When I'm sitting in the mall, and I'm worrying about raising my own kids, and wondering what it would be like if I had it to do again, if that wee baby with the Starbucks cup was mine, and I could try again, no mistakes this time, it's not because I really want to start over. It's because its all so messed up. It's because I wish we could all just SEE one another. It's because when they're little and in the stroller and they laugh just as easily as they cry, they're so fresh. We get to be so hopeful that they'll grow up loving their neighbours, having courage, being joyful, showing gratitude, loving life. We get to dream that we could show them how to see one another, how to swim upstream when they need to, how to embrace freedom instead of fear. It's because I hope I've given my kids enough so that when a boy comes to school wearing tight jeans and an infinity scarf, it won't be my kids sniggering and mocking. I hope I've given them enough so that they'll spend their energy caring for others instead of focusing on their own rightness and their peer's perceived wrongness.

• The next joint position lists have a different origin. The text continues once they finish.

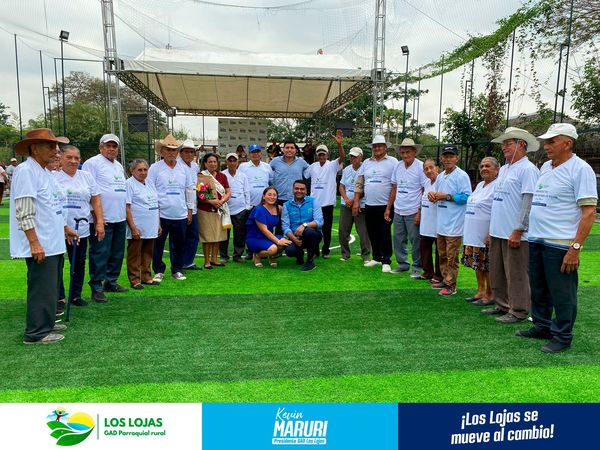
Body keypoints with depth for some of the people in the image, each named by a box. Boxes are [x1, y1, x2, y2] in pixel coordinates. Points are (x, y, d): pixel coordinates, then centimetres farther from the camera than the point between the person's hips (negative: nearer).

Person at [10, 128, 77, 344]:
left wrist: (64, 228, 28)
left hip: (53, 243, 10)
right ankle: (36, 333, 7)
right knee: (42, 288, -4)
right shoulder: (26, 171, -14)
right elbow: (24, 211, -20)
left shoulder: (44, 171, 15)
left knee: (51, 285, 17)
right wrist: (34, 242, -23)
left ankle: (46, 323, 30)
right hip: (40, 245, -10)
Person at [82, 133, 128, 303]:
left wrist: (125, 213, 17)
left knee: (117, 254, 14)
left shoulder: (119, 166, 18)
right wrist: (97, 218, -17)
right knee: (100, 254, -3)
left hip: (120, 218, 8)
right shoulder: (92, 163, -6)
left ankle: (111, 282, 27)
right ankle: (96, 288, 6)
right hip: (102, 219, -8)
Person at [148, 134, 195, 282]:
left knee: (179, 244, 10)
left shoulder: (184, 168, 9)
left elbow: (190, 190, 14)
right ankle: (158, 271, 19)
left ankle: (177, 270, 24)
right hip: (161, 213, -3)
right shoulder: (155, 168, 0)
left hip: (180, 214, 3)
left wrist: (190, 210, 13)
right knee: (158, 244, 4)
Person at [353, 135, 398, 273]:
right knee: (373, 234, 12)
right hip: (369, 205, 5)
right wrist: (356, 201, 6)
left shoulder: (392, 162, -2)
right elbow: (359, 183, 13)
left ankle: (386, 261, 8)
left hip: (385, 205, -5)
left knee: (385, 234, -2)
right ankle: (376, 258, 26)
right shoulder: (366, 163, 12)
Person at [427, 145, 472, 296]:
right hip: (441, 223, 8)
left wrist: (446, 196, -19)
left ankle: (451, 285, 7)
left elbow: (466, 197, -18)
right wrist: (432, 195, 4)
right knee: (442, 255, 16)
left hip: (454, 224, -8)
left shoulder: (461, 176, -10)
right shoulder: (440, 176, 15)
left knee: (451, 257, -2)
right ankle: (445, 280, 28)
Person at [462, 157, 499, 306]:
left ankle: (489, 295, 12)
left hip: (486, 236, -9)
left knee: (488, 267, 0)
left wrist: (491, 234, -23)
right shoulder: (479, 185, 15)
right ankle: (480, 292, 26)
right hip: (474, 235, 9)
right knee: (477, 265, 15)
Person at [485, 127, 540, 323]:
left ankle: (519, 311, 11)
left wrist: (518, 231, -19)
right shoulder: (503, 169, 16)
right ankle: (502, 305, 27)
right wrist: (491, 228, 19)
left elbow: (529, 202, -17)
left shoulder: (527, 169, -11)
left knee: (516, 275, 0)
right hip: (498, 232, 9)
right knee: (497, 272, 15)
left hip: (514, 234, -9)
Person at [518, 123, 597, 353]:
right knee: (538, 290, 17)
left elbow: (589, 212, -15)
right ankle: (542, 327, 32)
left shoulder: (580, 169, -11)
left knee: (562, 295, 3)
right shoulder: (545, 167, 13)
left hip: (560, 244, -8)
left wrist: (575, 248, -19)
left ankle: (562, 337, 17)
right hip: (536, 239, 8)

I miss my kids sometimes. I miss how when they were little, I knew how to gather them up in my lap, make them laugh by kissing their neck folds, reading them story after story. I miss that a trip to the library, the park or the pool was always welcomed. My kids are biggish now, and I know that whatever I've done, said, and shown them is already shaping them forever. The days of the lit up polar bears at the mall are behind us now, and Starbucks cups are only fun when they're full. Shopping for clothes usually means me driving Jane to the mall and being patient while she makes her own selections.
Which finds me sitting in the corridor, watching and wondering.